“Lo strumento dell’Iscro (Indennità straordinaria di continuità reddituale ed operativa) entrato in applicazione il 1° luglio scorso rappresenta un buon esempio di una misura di sostegno al reddito per una popolazione di lavoratori, i professionisti iscritti alla gestione separata, fino ad oggi scoperta da ogni forma di ammortizzatore e che non aveva sinora contribuito al suo finanziamento”. A dirlo il presidente dell’Inps Pasquale Tridico nella Relazione annuale del XX Rapporto Annuale dell’Istituto.
“Tale misura di protezione – spiega – andrebbe estesa alla platea di tutti i lavoratori autonomi con partita iva. Non possiamo inoltre dimenticarci che la mera presenza di un ammortizzatore produce effetti diversificati a seconda dell’utilizzo che ne viene fatto da parte delle imprese. Come mostrano le analisi dell’Istituto, le imprese che nel periodo pre-Covid godevano di una minor liquidità e di una peggiore redditività sono contraddistinte da un’intensità di ricorso superiore alla misura. Se ci si interroga anche sulle strategie di utilizzo interno della cig, andando ad indagare la scelta dell’impresa di equidistribuire la perdita salariale associata all’utilizzo della cig-Covid tra i lavoratori, oppure di concentrarne l’utilizzo solo su alcuni gruppi, si evidenziano differenze legate ad altre caratteristiche aziendali: all’aumentare dell’instabilità lavorativa e della dispersione dei salari, nell’impresa crescono in modo rilevante la concentrazione delle ore di utilizzo cig-Covid e i relativi disagi per i lavoratori maggiormente coinvolti”.
“Allo scopo poi – precisa – di comprendere quali lavoratori abbiano maggiormente sofferto la riduzione salariale associata alla misura, se si analizza l’intensità del ricorso a livello individuale emerge che essa diminuisce in modo sostanziale al crescere del salario del lavoratore, della sua anzianità aziendale, e dell’esperienza lavorativa, mentre aumenta al crescere dell’età del lavoratore, soprattutto per i lavoratori con contratto a tempo indeterminato.
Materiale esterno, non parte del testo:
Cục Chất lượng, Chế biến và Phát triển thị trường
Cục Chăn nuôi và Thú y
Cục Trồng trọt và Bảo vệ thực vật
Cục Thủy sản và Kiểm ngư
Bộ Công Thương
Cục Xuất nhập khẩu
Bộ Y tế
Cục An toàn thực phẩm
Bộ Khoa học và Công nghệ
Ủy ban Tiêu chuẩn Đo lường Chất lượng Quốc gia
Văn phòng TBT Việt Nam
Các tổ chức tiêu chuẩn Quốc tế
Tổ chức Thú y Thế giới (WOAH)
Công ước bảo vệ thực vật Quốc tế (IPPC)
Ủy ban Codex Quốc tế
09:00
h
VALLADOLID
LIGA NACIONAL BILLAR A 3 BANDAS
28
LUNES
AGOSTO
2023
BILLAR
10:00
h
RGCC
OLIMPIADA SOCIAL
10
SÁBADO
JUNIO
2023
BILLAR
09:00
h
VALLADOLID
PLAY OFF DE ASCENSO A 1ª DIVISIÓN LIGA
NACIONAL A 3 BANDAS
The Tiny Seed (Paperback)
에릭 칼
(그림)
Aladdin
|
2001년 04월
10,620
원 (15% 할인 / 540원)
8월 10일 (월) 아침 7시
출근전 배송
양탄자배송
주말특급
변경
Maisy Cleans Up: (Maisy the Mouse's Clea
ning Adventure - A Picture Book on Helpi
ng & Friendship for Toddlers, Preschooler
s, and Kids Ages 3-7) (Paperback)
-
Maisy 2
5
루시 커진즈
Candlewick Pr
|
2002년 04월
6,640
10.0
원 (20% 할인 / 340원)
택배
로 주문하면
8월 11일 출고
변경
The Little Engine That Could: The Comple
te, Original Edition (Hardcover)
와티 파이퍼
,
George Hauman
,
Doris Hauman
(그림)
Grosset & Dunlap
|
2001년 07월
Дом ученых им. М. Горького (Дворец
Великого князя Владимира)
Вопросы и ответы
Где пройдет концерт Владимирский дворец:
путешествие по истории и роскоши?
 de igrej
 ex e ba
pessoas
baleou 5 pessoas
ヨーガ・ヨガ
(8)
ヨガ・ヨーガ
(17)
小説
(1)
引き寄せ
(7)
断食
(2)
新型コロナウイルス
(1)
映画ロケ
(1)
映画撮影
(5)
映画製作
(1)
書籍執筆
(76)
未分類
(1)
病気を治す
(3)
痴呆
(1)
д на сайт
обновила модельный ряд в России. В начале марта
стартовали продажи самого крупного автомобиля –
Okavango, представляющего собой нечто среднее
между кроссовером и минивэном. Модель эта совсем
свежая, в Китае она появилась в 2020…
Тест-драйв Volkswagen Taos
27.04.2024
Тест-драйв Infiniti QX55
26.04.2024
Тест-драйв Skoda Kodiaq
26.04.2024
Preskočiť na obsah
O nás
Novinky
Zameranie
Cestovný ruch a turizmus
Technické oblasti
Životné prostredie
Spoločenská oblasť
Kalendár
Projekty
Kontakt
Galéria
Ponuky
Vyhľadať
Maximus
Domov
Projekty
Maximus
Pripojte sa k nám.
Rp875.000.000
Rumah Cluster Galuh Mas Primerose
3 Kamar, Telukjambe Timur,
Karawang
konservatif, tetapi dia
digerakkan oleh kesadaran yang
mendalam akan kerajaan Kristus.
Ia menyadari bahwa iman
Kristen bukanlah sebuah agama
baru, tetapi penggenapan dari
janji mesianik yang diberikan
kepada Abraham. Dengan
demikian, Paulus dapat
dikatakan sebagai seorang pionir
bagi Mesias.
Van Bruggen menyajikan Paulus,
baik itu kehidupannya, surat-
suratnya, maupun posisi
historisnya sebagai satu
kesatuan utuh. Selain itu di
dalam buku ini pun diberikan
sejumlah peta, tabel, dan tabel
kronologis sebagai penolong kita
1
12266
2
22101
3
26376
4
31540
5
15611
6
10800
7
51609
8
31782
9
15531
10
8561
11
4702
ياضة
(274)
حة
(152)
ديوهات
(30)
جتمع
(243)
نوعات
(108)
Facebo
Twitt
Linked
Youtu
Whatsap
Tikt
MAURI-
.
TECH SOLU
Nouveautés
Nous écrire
Quindi qualunque ammortizzatore, per quanto universale, può produrre effetti redistributivi, in quanto il rischio di perdita occupazionale non è uniforme tra i lavoratori”.
“Per loro stessa natura – osserva Tridico – gli ammortizzatori riducono le diseguaglianze giacché permettono di attenuare le perdite economiche di segmenti più deboli della forza lavoro occupata. In assenza del sostegno derivante dagli ammortizzatori, l’imponibile contributivo mediano per i lavoratori coinvolti in cig-Covid sarebbe diminuito del 60%, da circa 1.700 euro a febbraio 2020 a 680 euro nel successivo mese di aprile, mentre considerando l’imponibile compensato dai sussidi, la perdita si è ridotta al 33%”.
“Per quanto riguarda la disuguaglianza – continua – l’indice di Gini calcolato sulle retribuzioni da lavoro dipendente, pari a 0,29 nei mesi di gennaio e febbraio, sarebbe aumentato a 0,42 a marzo fino a 0,56 ad aprile. Grazie invece alla cig-Covid, l’indice di Gini aumenta in misura decisamente più contenuta, non superando ad aprile il valore di 0,45. Confrontando gli indicatori di diseguaglianza con l’ipotesi controfattuale di assenza di alcun ammortizzatore, la disuguaglianza aumenta del 55% anziché del 93%”.
“Ciò – sostiene – indica che lo strumento di ammortizzazione è riuscito a dimezzare l’impatto della crisi pandemica sull’aumento della disuguaglianza dei redditi. Emerge anche che gli ammortizzatori anticiclici riescono ad attutire in modo più rilevante l’impatto su categorie fragili del mercato del lavoro, come donne e giovani. Molto probabilmente l’intervento pubblico avrebbe potuto essere più selettivo nell’individuazione delle categorie da beneficiare”.